[Exercise requirements]
(1) Answer the following from the text on Columbia County's banking contract:
(a) How many times higher was the $22,000 cash bonus paid to Thigpen than it would have been without the county deal?
(b) What minimum interest rate had First Citizens Bank offered?
(c) What floor is Georgia Bank and Trust shown to have offered?
(2) From the text on Columbia County's banking contract, list every figure given as a dollar amount or a percentage.
(3) Carry on the text about Columbia County's banking contract, beginning after its final sentence.

[Selected excerpt]
--- START ---

When all factors are taken into account, it would appear that the $22,000 cash bonus paid to Thigpen was 2.2 times higher than it would have been without the county deal.

Last week, Ron Thigpen was overheard in an ad for Chairman Cross’ reelection saying how “comfortable” he was with Ron Cross.

We all can be comfortable along with him that fellow bank stockholder Cross did the right thing to enhance their wealth.

Collateral Damage, Mr. Johnson? That was very, very well done! Next up, Cat Burglars and Cat Bankers – the $12 million heist.

This is Arrowflinger Al reporting on a cloudy day from points west. Stick around for the missing video.

Intimidation in Evans?

During the recent look at Columbia County Georgia’s controversial 2010 Banking Services Request For Proposal, which was awarded to Georgia Bank and Trust, a bank in which two county commissioners held stock and a third is now President of the bank, Ms. Leanne Reece was seen at the County Commission meeting accompanied by a young lad taken to be her son. You can see the boy in this video.

His presence was enough to change the topic of the presentation that night from Banking Services to the TIA 2010 scandal, because there was no desire to pressure his mom in front of him.

It is a shame the county commissioners aren’t so forgiving when it comes to applying pressure to county employees to get an intended outcome.

The banking RFP seems to have gone through the entire process up to a week or so prior to the meeting as Bid Title: Banking Services for Columbia County, GA Board of Commissioners Bid Number: 2010-005 but was on the Agenda April 20, 2010, the fateful night that the commission awarded the contract, as RFP 2010-005 Banking Services for the County and Water Utility.

Why is the title change potentially significant? Based upon the submissions by responding banks, the evaluation team only recommended Georgia Bank and Trust for the Water Utility accounts, county accounts the bank already had. Finance Director Reece was one of the evaluators and had even noted that the apparently winning bank based upon the evaluation, First Citizens Bank, had offered a 1% interest rate minimum. She wrote there was “no floor” in the GB&T proposal, an odd statement since GB&T is shown to have offered a floor of 0.75%. Can it be that was true with the original submittals, since replaced by altered documents? With this gang of manipulators, who knows?

If she was that attuned to the greater interest earnings potential of First Citizens, why would Director Reece go along with the lesser proposal based upon a speculative analysis from county bond underwriter Jeffries?

This entire affair reeks of pressure put on a professional woman with a family by powerful men with control over her job.

You have to hope that job isn’t in jeopardy for yielding to human fear.

Conflict in Columbia County?

Would y’all just look what we have here! In April 2010 the award of Columbia County’s Major banking agreement was on the Columbia County Commission agenda. Uncomfortably, three commissioners had stock in Georgia Bank & Trust at the time of this vote. The county attorney seemed concerned about the whole area of ethics, but it looks from up here in the pine woods that the entire commission was prepped to put on ballerina slippers and tiptoe through the minefield of awarding the county’s mass banking agreement to, well, Georgia Bank & Trust.

--- END ---

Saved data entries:
--- START ---

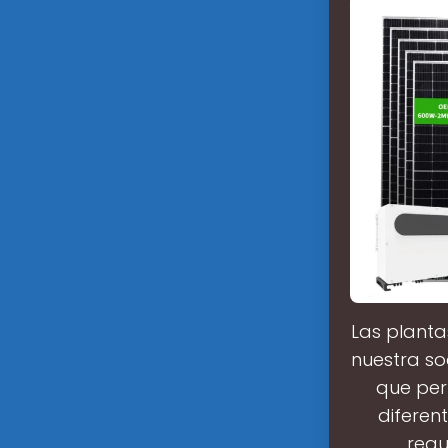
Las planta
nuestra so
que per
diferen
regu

--- END ---
--- START ---

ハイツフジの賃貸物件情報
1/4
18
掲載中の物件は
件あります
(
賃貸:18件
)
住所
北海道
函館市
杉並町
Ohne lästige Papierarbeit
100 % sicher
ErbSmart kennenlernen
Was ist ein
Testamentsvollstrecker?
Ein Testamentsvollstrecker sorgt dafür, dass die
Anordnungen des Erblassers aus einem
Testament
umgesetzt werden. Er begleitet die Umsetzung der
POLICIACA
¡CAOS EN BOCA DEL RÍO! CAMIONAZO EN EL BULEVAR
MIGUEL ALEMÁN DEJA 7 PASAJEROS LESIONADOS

--- END ---
--- START ---

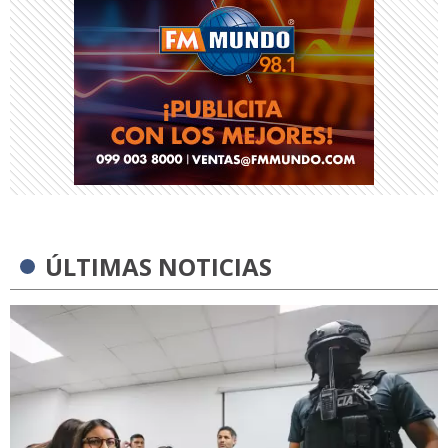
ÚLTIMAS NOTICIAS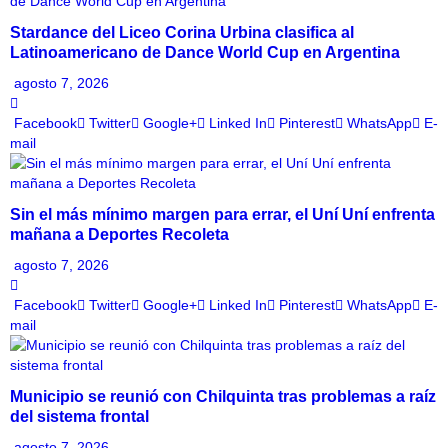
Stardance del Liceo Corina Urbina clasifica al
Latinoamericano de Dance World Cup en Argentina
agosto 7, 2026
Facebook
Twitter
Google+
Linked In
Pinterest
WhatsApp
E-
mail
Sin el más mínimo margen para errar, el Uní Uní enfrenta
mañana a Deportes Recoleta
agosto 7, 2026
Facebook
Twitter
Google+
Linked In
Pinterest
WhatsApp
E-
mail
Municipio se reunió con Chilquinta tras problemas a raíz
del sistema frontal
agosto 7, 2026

--- END ---

[Numbered answers]
(1)
(a) 2.2 times higher
(b) 1%
(c) 0.75%

(2)
$22,000
$12 million
1%
0.75%

(3)
District One Commissioner Ron Thigpen was Chief Operating Officer of GB&T (very recently promoted to President). The county attorney found he could avoid the technical definition of a “Conflict of Interest” by recusing himself from this, an official vote of the commission. The county attorney found that the other GB&T shareholders, Ron Cross and Charles Allen, Jr., held less than 5% of the bank’s shares, and the bank being publicly held fit another exception in the Ethics Ordinance. The final step in the fanciful footwork that carried them to apparent safety was getting the not-ensnared commissioners Scott Dean and Trey Allen to bless the choreography and allow Cross and Charlie Allen to vote, which they did, awarding the banking deal to their bank.

Did the commission gracefully tiptoe across the ethics minefield on gilded slippers, as they would have us believe? Or were they really tap-dancing across it wearing snowshoes?

One of the Rons sure looks like he stepped on one of those Vietnam -era “Bouncing Betty” mines with a slow trigger. After all, it has taken 4 years for the damage to pop up and show itself to the taxpayers of Columbia County.

The mine had “Appearance of a Conflict” written all over it. The shrapnel might just now be striking. Wasn’t the key issue for Cross and Allen really how much their stock made up of their total assets and how much they stood to gain? How could Thigpen make myriad impartial decisions, beyond just that commission vote, like whether to increase or pay down debt when his bank stood to gain or lose revenue from the county’s deposits there?

Coming up next in the series is “Blame it on the UFO!”

-AF

Enron Accounting Revisits DOT

On February 5 of this year, the time of the groundbreaking for the Riverwatch Parkway Extension Project, WAGT TV26, WJBF Channel 6, and the Columbia County News-Times all incorrectly reported that the $34 million project was being funded wholly out of TIA-2010 funds, also known as TSPLOST.

The TIA funds for the project came out of the 75% funding level list approved by voters within the Constrained Projects List. There is a project cost estimate found in the details. That paints a truthful picture. Nearly $11 million for the project is reserved out of DOT highway and fuel taxes and there is a $3.3 million cost overrun already, leaving $20 million in TSPLOST funding.

You know there is something screwy when that many news outlets get it wrong and are all using the same number.

Well, it didn’t take long to find the source. It was DOT, who came into the TSPLOST debate tarnished and smarting from Governor Sonny Perdue accusing them of “Enron Accounting,” but seems back to their bad habits by putting out a webpage showing TIA spending that looks to be TIA, alright – Totally In-Accurate. A Lincoln County project is only $1 million of TIA funding, but DOT listed it as $4 million. Wrightsboro Road in Augusta is shown as $19 million TIA funding, but it is only $2 million.

If DOT wants to reestablish its credibility after its flirtation with Enron Accounting, they sure have a funny way of showing it.

How they are going to fund the huge cost increases with revenues collected so woefully low would make an Enron Accountant strain.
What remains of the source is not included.